Exercise requirements ▸ Only lines containing "Deadline" belong in the answer, each copied from the entries below.

Information given ▸
-- -- --

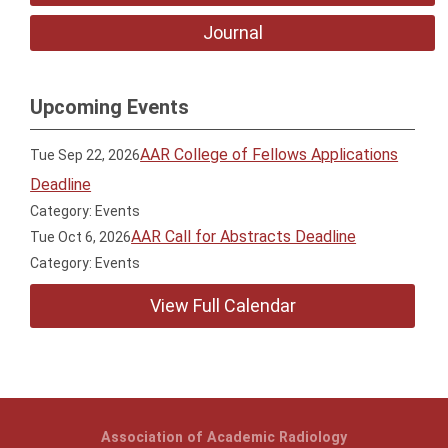
Journal
Upcoming Events
AAR College of Fellows Applications
Tue Sep 22, 2026
Deadline
Category: Events
AAR Call for Abstracts Deadline
Tue Oct 6, 2026
Category: Events
View Full Calendar
Association of Academic Radiology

-- -- --

Answer below ▸
Deadline
AAR Call for Abstracts Deadline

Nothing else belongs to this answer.